Exercise requirements: I'd like every record given again exactly, please.
[Opening Records for the exercise section]
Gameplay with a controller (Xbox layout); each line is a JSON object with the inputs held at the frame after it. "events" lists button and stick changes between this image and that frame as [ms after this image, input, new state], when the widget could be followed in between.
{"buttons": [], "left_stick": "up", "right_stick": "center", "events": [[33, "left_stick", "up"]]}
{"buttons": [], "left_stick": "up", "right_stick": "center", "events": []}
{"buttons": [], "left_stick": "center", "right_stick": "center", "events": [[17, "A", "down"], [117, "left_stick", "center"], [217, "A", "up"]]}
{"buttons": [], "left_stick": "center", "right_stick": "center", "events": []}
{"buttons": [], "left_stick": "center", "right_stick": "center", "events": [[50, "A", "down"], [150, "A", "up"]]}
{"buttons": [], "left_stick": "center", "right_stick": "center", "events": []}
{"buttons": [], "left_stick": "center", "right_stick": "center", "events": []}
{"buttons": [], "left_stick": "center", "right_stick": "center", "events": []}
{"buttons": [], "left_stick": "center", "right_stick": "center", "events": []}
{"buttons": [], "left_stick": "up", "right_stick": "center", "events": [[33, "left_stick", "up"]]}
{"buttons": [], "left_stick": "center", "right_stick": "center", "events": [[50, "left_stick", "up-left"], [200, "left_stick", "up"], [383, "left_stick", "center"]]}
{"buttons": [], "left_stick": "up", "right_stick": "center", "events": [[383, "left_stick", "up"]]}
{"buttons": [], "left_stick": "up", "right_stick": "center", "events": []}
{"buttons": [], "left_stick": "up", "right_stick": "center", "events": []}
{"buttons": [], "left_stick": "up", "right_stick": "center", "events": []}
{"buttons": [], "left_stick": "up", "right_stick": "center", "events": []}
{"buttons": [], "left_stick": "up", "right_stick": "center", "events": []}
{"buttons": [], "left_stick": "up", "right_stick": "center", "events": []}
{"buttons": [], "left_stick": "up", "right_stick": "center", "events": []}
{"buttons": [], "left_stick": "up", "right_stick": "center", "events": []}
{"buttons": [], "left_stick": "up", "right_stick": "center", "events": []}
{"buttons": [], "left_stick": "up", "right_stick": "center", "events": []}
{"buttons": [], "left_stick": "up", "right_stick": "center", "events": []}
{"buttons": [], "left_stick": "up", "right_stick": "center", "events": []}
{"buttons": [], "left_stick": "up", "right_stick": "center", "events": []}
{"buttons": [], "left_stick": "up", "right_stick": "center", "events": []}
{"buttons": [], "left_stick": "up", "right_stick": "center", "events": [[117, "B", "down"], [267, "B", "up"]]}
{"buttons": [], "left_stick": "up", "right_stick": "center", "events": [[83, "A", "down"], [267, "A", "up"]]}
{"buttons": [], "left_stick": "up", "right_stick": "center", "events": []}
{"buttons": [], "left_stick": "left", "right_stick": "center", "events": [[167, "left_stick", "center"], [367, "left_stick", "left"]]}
[Closing Records for the exercise section]
Solution to this problem:
Gameplay with a controller (Xbox layout); each line is a JSON object with the inputs held at the frame after it. "events" lists button and stick changes between this image and that frame as [ms after this image, input, new state], when the widget could be followed in between.
{"buttons": [], "left_stick": "up", "right_stick": "center", "events": [[33, "left_stick", "up"]]}
{"buttons": [], "left_stick": "up", "right_stick": "center", "events": []}
{"buttons": [], "left_stick": "center", "right_stick": "center", "events": [[17, "A", "down"], [117, "left_stick", "center"], [217, "A", "up"]]}
{"buttons": [], "left_stick": "center", "right_stick": "center", "events": []}
{"buttons": [], "left_stick": "center", "right_stick": "center", "events": [[50, "A", "down"], [150, "A", "up"]]}
{"buttons": [], "left_stick": "center", "right_stick": "center", "events": []}
{"buttons": [], "left_stick": "center", "right_stick": "center", "events": []}
{"buttons": [], "left_stick": "center", "right_stick": "center", "events": []}
{"buttons": [], "left_stick": "center", "right_stick": "center", "events": []}
{"buttons": [], "left_stick": "up", "right_stick": "center", "events": [[33, "left_stick", "up"]]}
{"buttons": [], "left_stick": "center", "right_stick": "center", "events": [[50, "left_stick", "up-left"], [200, "left_stick", "up"], [383, "left_stick", "center"]]}
{"buttons": [], "left_stick": "up", "right_stick": "center", "events": [[383, "left_stick", "up"]]}
{"buttons": [], "left_stick": "up", "right_stick": "center", "events": []}
{"buttons": [], "left_stick": "up", "right_stick": "center", "events": []}
{"buttons": [], "left_stick": "up", "right_stick": "center", "events": []}
{"buttons": [], "left_stick": "up", "right_stick": "center", "events": []}
{"buttons": [], "left_stick": "up", "right_stick": "center", "events": []}
{"buttons": [], "left_stick": "up", "right_stick": "center", "events": []}
{"buttons": [], "left_stick": "up", "right_stick": "center", "events": []}
{"buttons": [], "left_stick": "up", "right_stick": "center", "events": []}
{"buttons": [], "left_stick": "up", "right_stick": "center", "events": []}
{"buttons": [], "left_stick": "up", "right_stick": "center", "events": []}
{"buttons": [], "left_stick": "up", "right_stick": "center", "events": []}
{"buttons": [], "left_stick": "up", "right_stick": "center", "events": []}
{"buttons": [], "left_stick": "up", "right_stick": "center", "events": []}
{"buttons": [], "left_stick": "up", "right_stick": "center", "events": []}
{"buttons": [], "left_stick": "up", "right_stick": "center", "events": [[117, "B", "down"], [267, "B", "up"]]}
{"buttons": [], "left_stick": "up", "right_stick": "center", "events": [[83, "A", "down"], [267, "A", "up"]]}
{"buttons": [], "left_stick": "up", "right_stick": "center", "events": []}
{"buttons": [], "left_stick": "left", "right_stick": "center", "events": [[167, "left_stick", "center"], [367, "left_stick", "left"]]}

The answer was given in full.